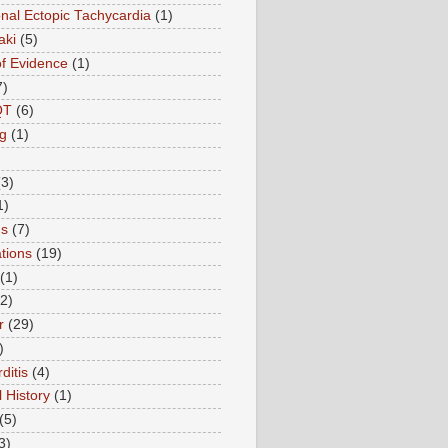
onal Ectopic Tachycardia
(1)
aki
(5)
of Evidence
(1)
7)
QT
(6)
g
(1)
(3)
1)
ns
(7)
tions
(19)
(1)
(2)
r
(29)
)
ditis
(4)
 History
(1)
(5)
3)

◆ **Written task**
Write out the records above once more, word for word, with no pictures.

◆ **Result of this exercise**
onal Ectopic Tachycardia
(1)
aki
(5)
of Evidence
(1)
7)
QT
(6)
g
(1)
(3)
1)
ns
(7)
tions
(19)
(1)
(2)
r
(29)
)
ditis
(4)
 History
(1)
(5)
3)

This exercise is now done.